In the output directory, there are three files:

Annotation

{method}_ave_ed_pos_bin.txt - in which UMI count summary results will be stored, indicating observed UMIs assigned to multiple genes.
{method}_dedup_sum.txt - deduplicated UMI counts across all reads in the newly generated bam file.
{method}_dedup.bam - in which the deduplicated reads will be stored.

Statistics provided in file mcl_ave_ed_pos_bin.txt are tabulated as follow:

ave_eds	count
-1.0	4339
6.0	1
7.0	26
...	...

Annotation

the 1st column - average edit distance between UMIs.
the 2nd column - number of UMI-tagged reads observed in that edit distance.
* -1.0 in column edit distance represents that only one unique umi seen for all types of genes; in total there are 4339 reads seen with one unique umi.

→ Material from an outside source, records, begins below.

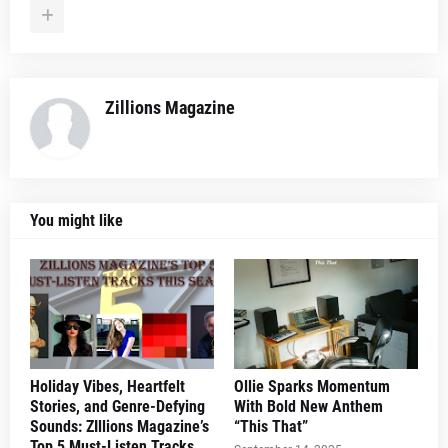
Zillions Magazine
You might like
Holiday Vibes, Heartfelt
Ollie Sparks Momentum
Stories, and Genre-Defying
With Bold New Anthem
Sounds: ZIllions Magazine’s
“This That”
Top 5 Must-Listen Tracks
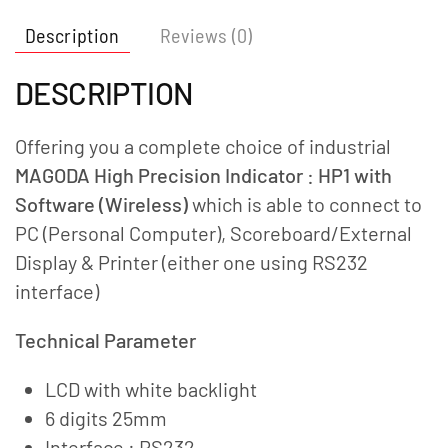
Description
Reviews (0)
DESCRIPTION
Offering you a complete choice of industrial
MAGODA
High Precision Indicator : HP1 with
Software (Wireless)
which is able to connect to
PC (Personal Computer), Scoreboard/External
Display & Printer (either one using RS232
interface)
Technical Parameter
LCD with white backlight
6 digits 25mm
Interface : RS232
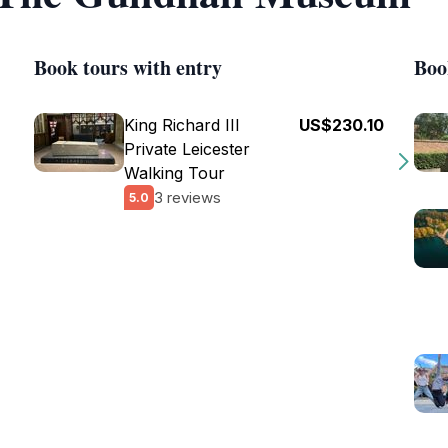
Book tours with entry
Boo
King Richard III
US$230.10
Private Leicester
Walking Tour
3 reviews
5.0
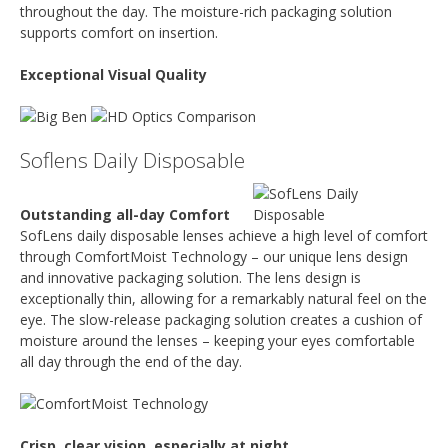
throughout the day. The moisture-rich packaging solution
supports comfort on insertion.
Exceptional Visual Quality
Soflens Daily Disposable
Outstanding all-day Comfort
SofLens daily disposable lenses achieve a high level of comfort
through ComfortMoist Technology – our unique lens design
and innovative packaging solution. The lens design is
exceptionally thin, allowing for a remarkably natural feel on the
eye. The slow-release packaging solution creates a cushion of
moisture around the lenses – keeping your eyes comfortable
all day through the end of the day.
Crisp, clear vision, especially at night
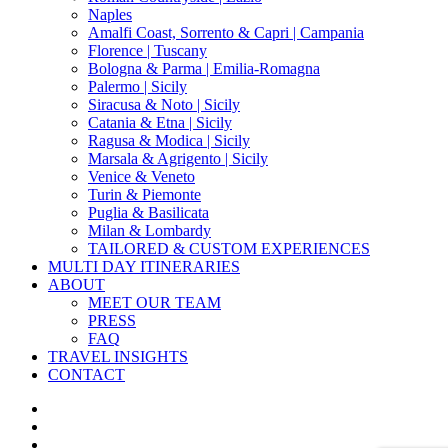
Naples
Amalfi Coast, Sorrento & Capri | Campania
Florence | Tuscany
Bologna & Parma | Emilia-Romagna
Palermo | Sicily
Siracusa & Noto | Sicily
Catania & Etna | Sicily
Ragusa & Modica | Sicily
Marsala & Agrigento | Sicily
Venice & Veneto
Turin & Piemonte
Puglia & Basilicata
Milan & Lombardy
TAILORED & CUSTOM EXPERIENCES
MULTI DAY ITINERARIES
ABOUT
MEET OUR TEAM
PRESS
FAQ
TRAVEL INSIGHTS
CONTACT
x-
twitter
facebook
pinterest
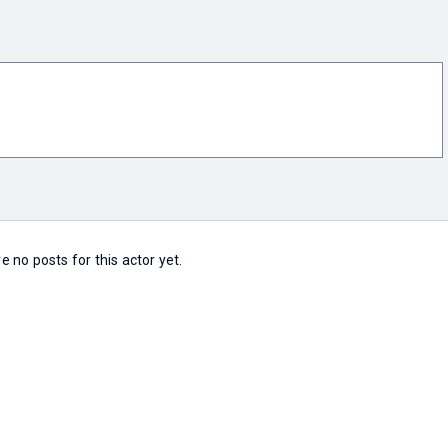
e no posts for this actor yet.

Statistics provided in file mcl_dedup_sum.txt are tabulated as follow:

index	{method}_umi_len	ave_eds	uniq_umi_len	dedup_uniq_diff_pos	dedup_read_diff_pos
exon-NM_000059.4-10	11	13.0	11	0	0
exon-NM_000059.4-11	9	13.0	9	0	0
exon-NM_000059.4-22	3	13.0	3	0	0
...	...	...	...	...	...

Annotation

the 1st column - gene types/marker.
the 2nd column - deduplicated UMI counts (corresponding to the number of DNA molecules/transcripts) for a given gene type.
the 3rd column - average edit distances between UMIs for given gene types.
the 4th column - unique UMI counts for given gene types.
the 5th column - difference in dedup UMI counts and original unique UMI counts.
the 6th column - difference in the number of dedup reads and original reads.